Two and a half years ago, the mom of a transgender daughter had a confrontation in St. Louis with a group similar to the one the Covington Catholic boys encountered in Washington, D.C., last week. The teenage boys from the Catholic school in Northern Kentucky sparked national outrage when their interaction with Nathan Phillips, an Omaha tribe elder, went viral. One of the boys said they were responding to a confrontation with a group of vocal Black Hebrew Israelites.
I've been thinking about the conversation I had with Julie Williams when I wrote about her and her daughters' experience with insulting, homophobic street preachers. They had been walking on Delmar Boulevard after lunch. The group spewed slurs at them when they passed by. Williams figured it was their right and kept walking. Then, one of the men called out to her, “You need ISIS."
Williams stopped. It had been three days since the mass shooting in a gay club in Orlando killed 49 people. Her 20-year-old daughter, who was with her, is transgender.
She's a mother with a child who will face state-sanctioned discrimination throughout her life. And strangers on the street are telling her that her daughter should be murdered.
What she did next stayed with me. Williams told her daughters to keep walking and wait for her farther down the street. She asked the man to clarify what he had just said.
“You will be blown off the face of the Earth,” she said he told her. He and the two other men with him were citing passages from Leviticus in the Bible. Williams, of Creve Coeur, Missouri, said what they said terrified her, and she had no way to gauge if it was a serious threat. She called the police, who were familiar with this group because they frequently stopped there to "preach."
Nothing much came of Williams' complaint. The group had a right to be there, and as vile as their comments were, they didn't directly threaten her or her daughter. At the time, I thought about how difficult that situation must have been for her. In a heated moment, Williams, a white woman, felt threatened and stopped to confront a group of African-American men, one of whom was recording the interaction. It could have gone sideways and viral any number of ways.
But Williams kept her cool. She didn't respond to their hatred with slurs or mock them in any way. She had the wherewithal to tell her daughters to move away because she wanted to protect them from any further abusive language. She also showed her vulnerable child that she would defend her -- that not all abuse should be ignored.
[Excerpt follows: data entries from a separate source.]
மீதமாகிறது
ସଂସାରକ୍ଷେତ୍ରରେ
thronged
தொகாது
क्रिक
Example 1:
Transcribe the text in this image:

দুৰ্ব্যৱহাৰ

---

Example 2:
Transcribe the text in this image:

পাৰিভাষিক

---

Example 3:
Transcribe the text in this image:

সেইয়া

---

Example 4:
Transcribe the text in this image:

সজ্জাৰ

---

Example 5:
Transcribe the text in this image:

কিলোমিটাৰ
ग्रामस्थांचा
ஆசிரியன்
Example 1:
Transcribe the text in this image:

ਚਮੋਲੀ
This is how a thoughtful (and brave) adult models behavior for their children. In this bitterly divided country, adults with composure who teach their children that it's possible to stand up for yourself respectfully may not be rare, but they just don't make the news and capture our attention the way bad encounters do.
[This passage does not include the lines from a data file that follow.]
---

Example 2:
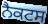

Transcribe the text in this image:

ਨੈਕਟਸ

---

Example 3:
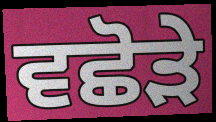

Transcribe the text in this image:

ਵਛੋੜੇ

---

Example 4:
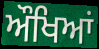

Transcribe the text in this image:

ਔਖਿਆਂ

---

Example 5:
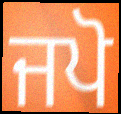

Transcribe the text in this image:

ਜਪੋ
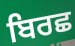
ਬਿਰਛ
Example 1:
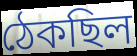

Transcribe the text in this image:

ঠেকছিল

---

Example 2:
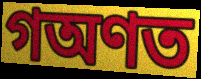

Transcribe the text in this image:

গঅণত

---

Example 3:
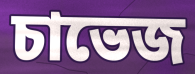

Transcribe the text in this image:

চাভেজ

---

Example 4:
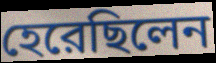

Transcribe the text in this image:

হেরেছিলেন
There's something instructive in the interactions gone wrong beyond reinforcing what we already believe. Parents should ask themselves how they would feel if their son responded exactly like some of those Covington Catholic teens did toward a Native American veteran.
A large segment of the country would be horrified. Others say they would be proud. It's what the past two years have cemented: What horrifies one side delights the other. You can watch as many hours of video of that day as you want online to justify how you feel.
Perhaps the only surprising thing about that incident near the Lincoln Memorial is that there wasn't a single adult around Nick Sandmann or his friends to tell them that walking away would have been more respectful than standing there with a smirk while some of his peers jeered and did tomahawk chops. In the aftermath, when the students were criticized for their behavior, was there a single adult in their lives who explained how standing in an adult's face and smirking can make it look like you want to humiliate and challenge them? In Nick's case, his parents hired a fancy public relations firm to help him put out a statement and prep him for an interview on the “Today” show defending himself. He insisted that he did nothing disrespectful.
Was there an adult in his life who suggested he watch Nathan Phillips’ reaction to his behavior that day, if just to understand how his actions impacted the other human standing in front of him? Sandmann said in his morning show interview that he had nothing to apologize for.
If my children encounter someone shouting slurs at them or their friends, I hope they remember the story about Julie Williams.